Closed FFroehlich closed 5 years ago
One side-goal could also be to avoid repeated forward integration in case of multiple replicates (same dynamical parameters) by passing multiple ones at the same time to AMICI. This would accelerate the adjoint approach. Since we usually have few repetitions, the impact of this would however be limited.
Regarding the issue of repeated forward integration, this could probably implemented by simply storing final x and sx [if available] for every condition vector. If we store this in a hashtable (hash from ExpData object), we could dynamically check if respective x and sx have been computed and or whether presimulation has to be performed. The question is where this hashtable should be stored. Although it does not 100% belong there, the Model
class is probably the best place to store it, as it can persist across multiple calls to runAmiciSimulation (this would work before we actually implement vectorization of ExpData).

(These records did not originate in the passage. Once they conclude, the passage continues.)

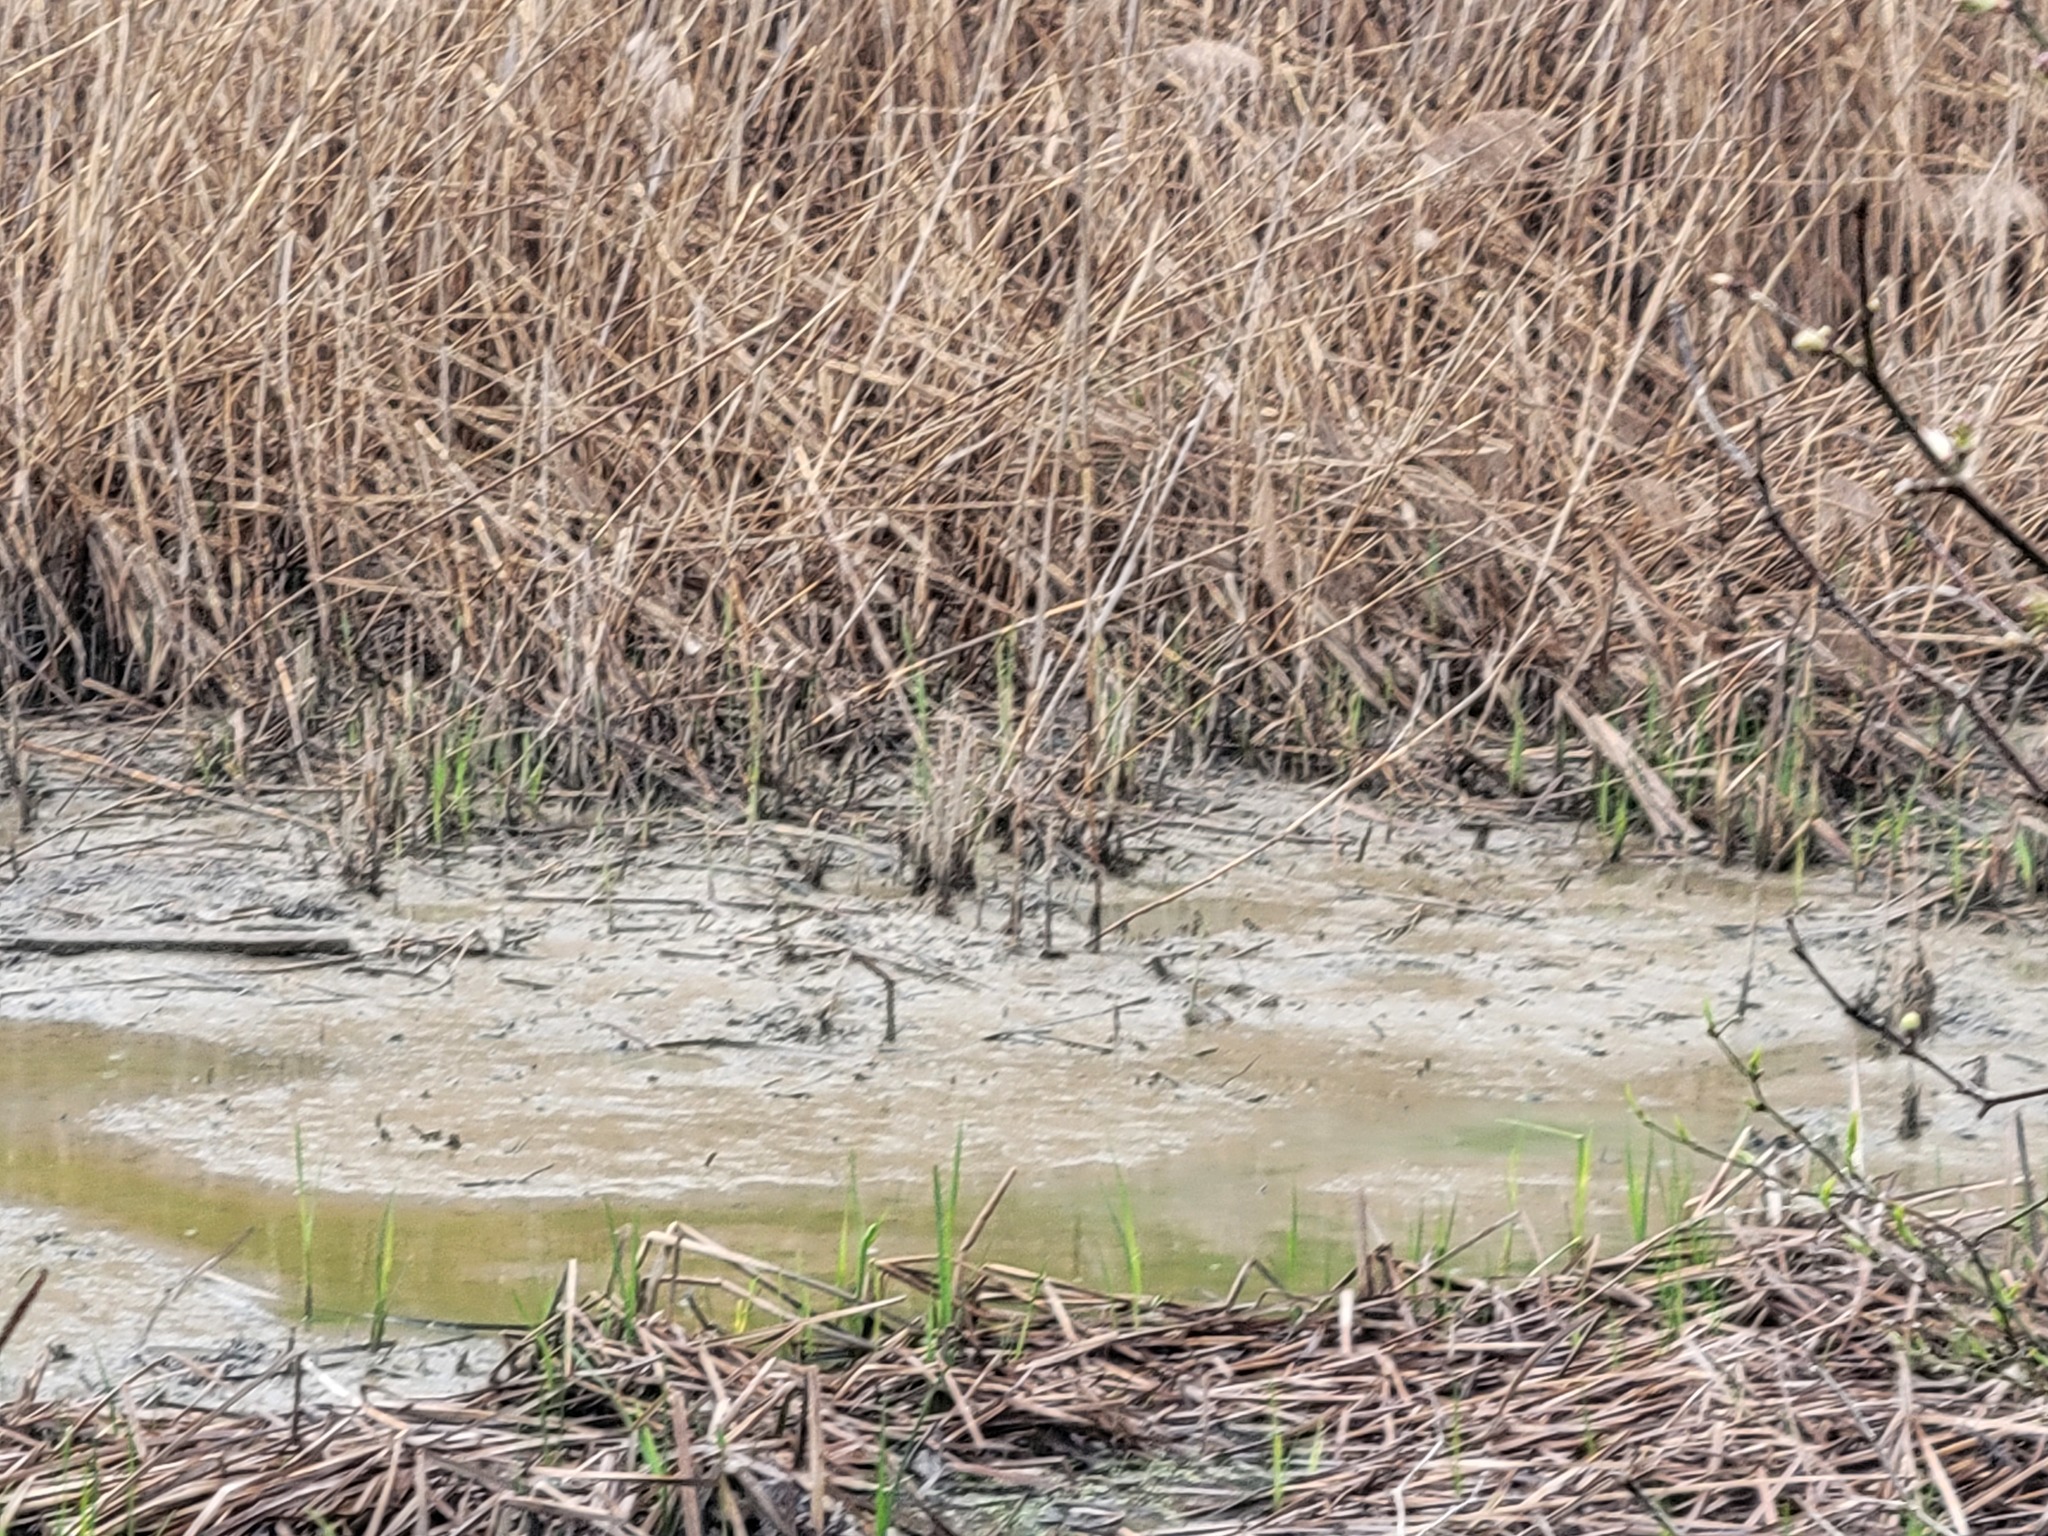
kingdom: Animalia
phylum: Chordata
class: Aves
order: Charadriiformes
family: Scolopacidae
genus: Tringa
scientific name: Tringa solitaria
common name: Solitary sandpiper
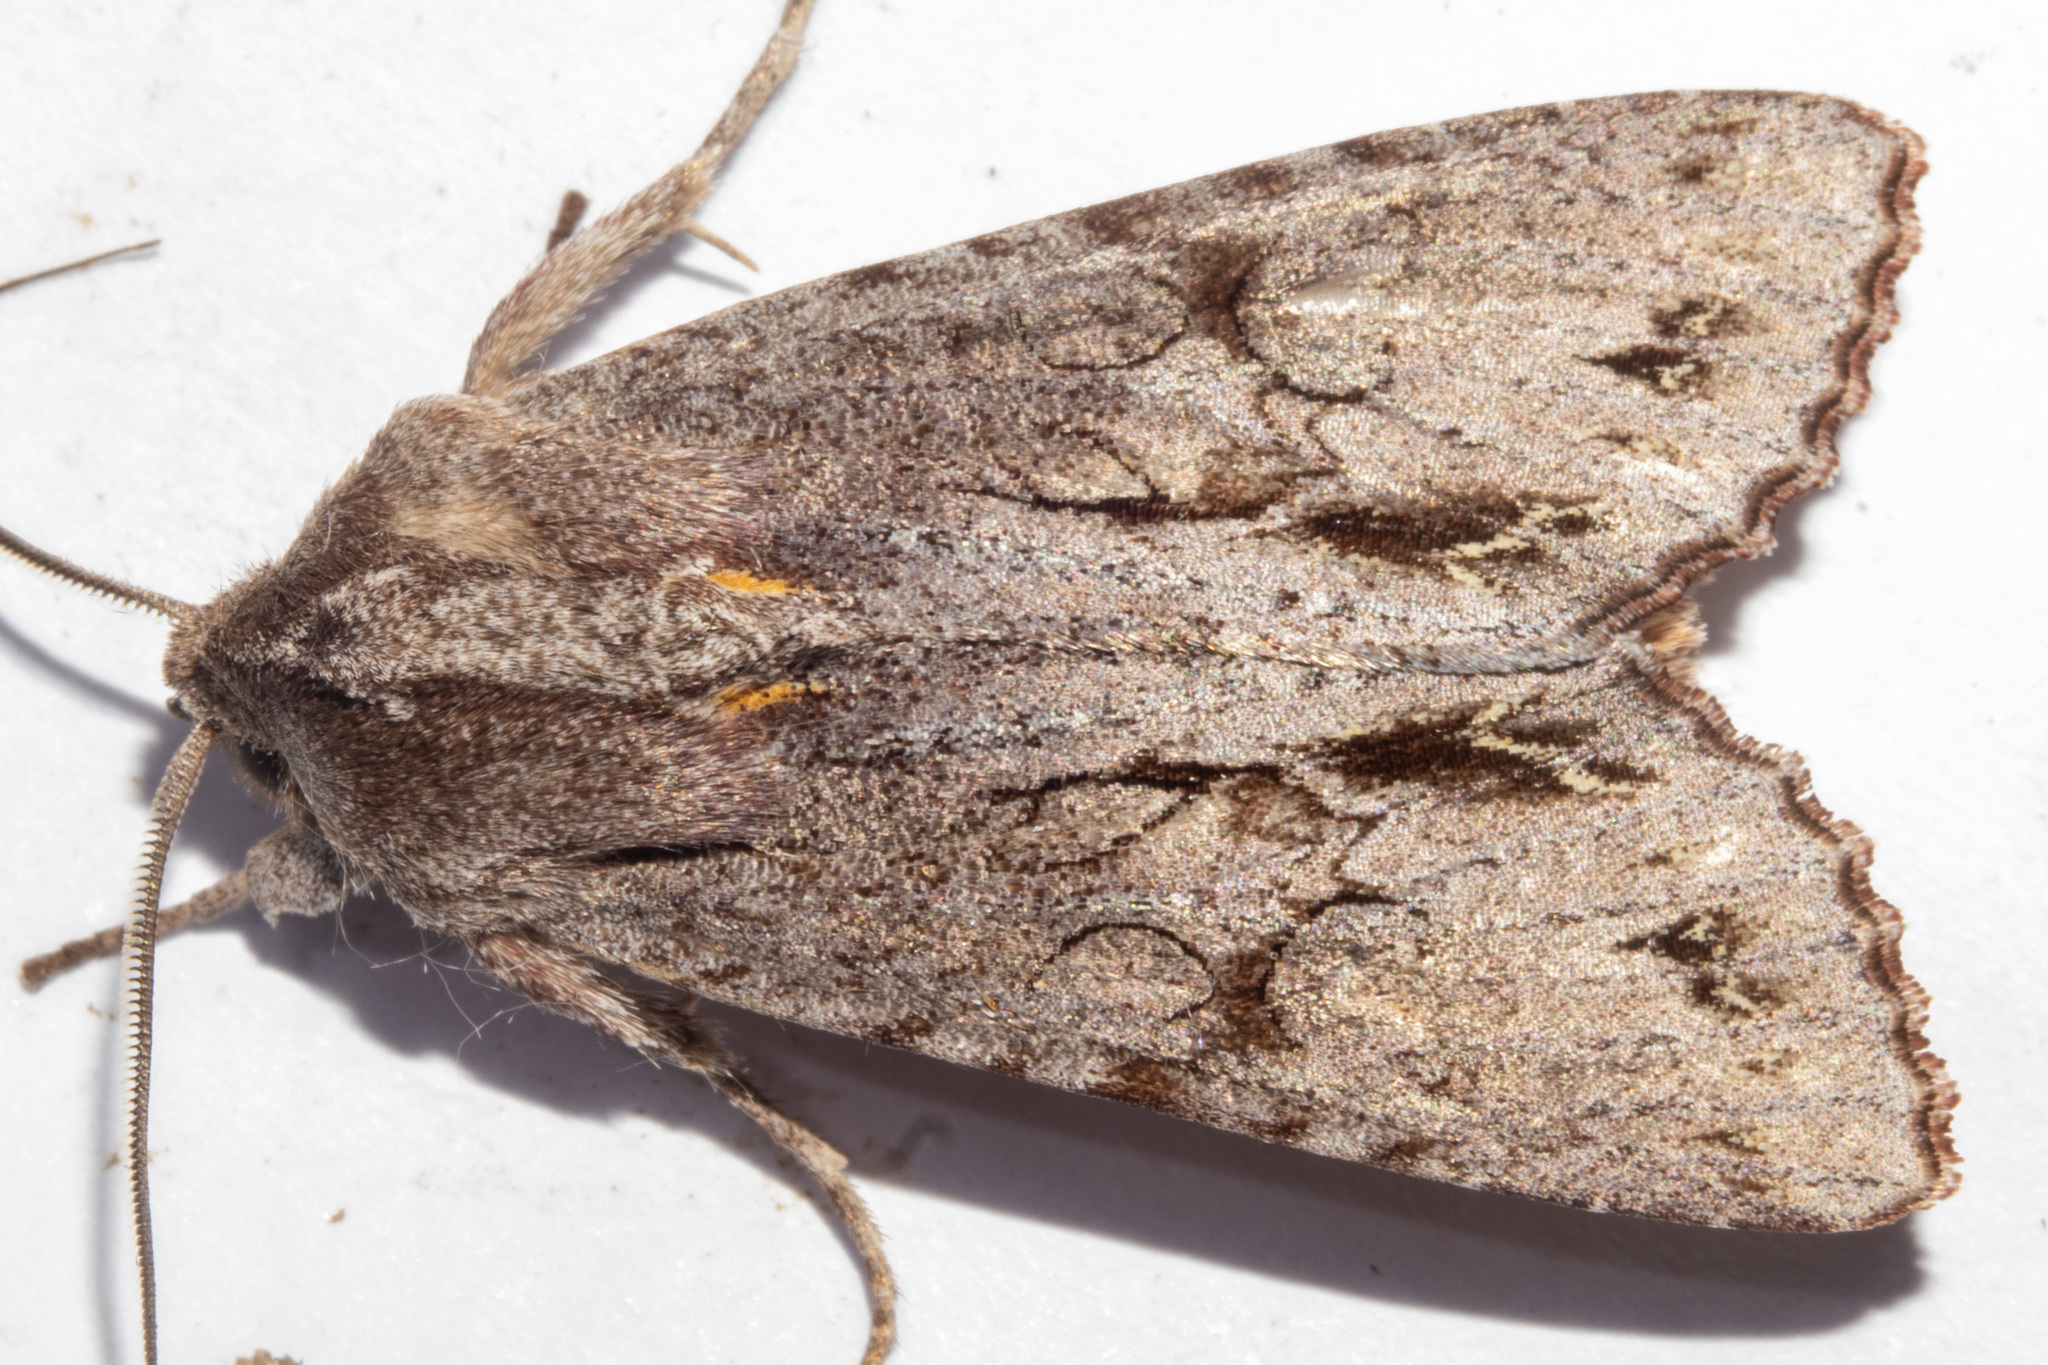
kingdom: Animalia
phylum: Arthropoda
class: Insecta
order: Lepidoptera
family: Noctuidae
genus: Ichneutica
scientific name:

If we cache that in Model, it would have to be invalidated on changes of/to Solver. This looks quite difficult (and undesirable) to me. I would only reuse during a single call to runAmiciSimulation.
I agree, lets not put this in Model
but create this in amici.cpp
.
Are there already any ideas/efforts for allowing replicate measurements? (Same timepoint, same observable, different value) I think this could be quite helpful.
One side-goal could also be to avoid repeated forward integration in case of multiple replicates (same dynamical parameters) by passing multiple ones at the same time to AMICI.
@yannikschaelte You are suggesting to handle that via arrays of ExpData?
Actually, replicate measurements, i.e., multiple datapoints for the same timepoint, are already allowed and should work just fine :)
:flushed:
but the loop is done in python, right?
I meant C++, without resimulation. Is this already possible?
cause having the loop in c++, one can also speed up things by doing just one forward simulation with adjoints
I think so, simply have the same timepoint in edata.ts twice. For the second timepoint nextTimepoint > model->t0()
will be false and handleDataPoint(it)
will be called without additional simulation.
I also just figured this out a couple of days ago when specifying an according edata by accident 😅
You are suggesting to handle that via arrays of ExpData?
would be easiest
I did not check correctness of adjoint sensitivities yet, but even if it does not work yet, it should be easy to fix.
Ah, since ExpData::timpoints overrides Model::timepoints. Okay. Good to know :) :+1:
I think having everything in a single ExpData instance is way easier than weaving together multiple ReturnData results from an array of ExpData (although we might have to that at some point anyways)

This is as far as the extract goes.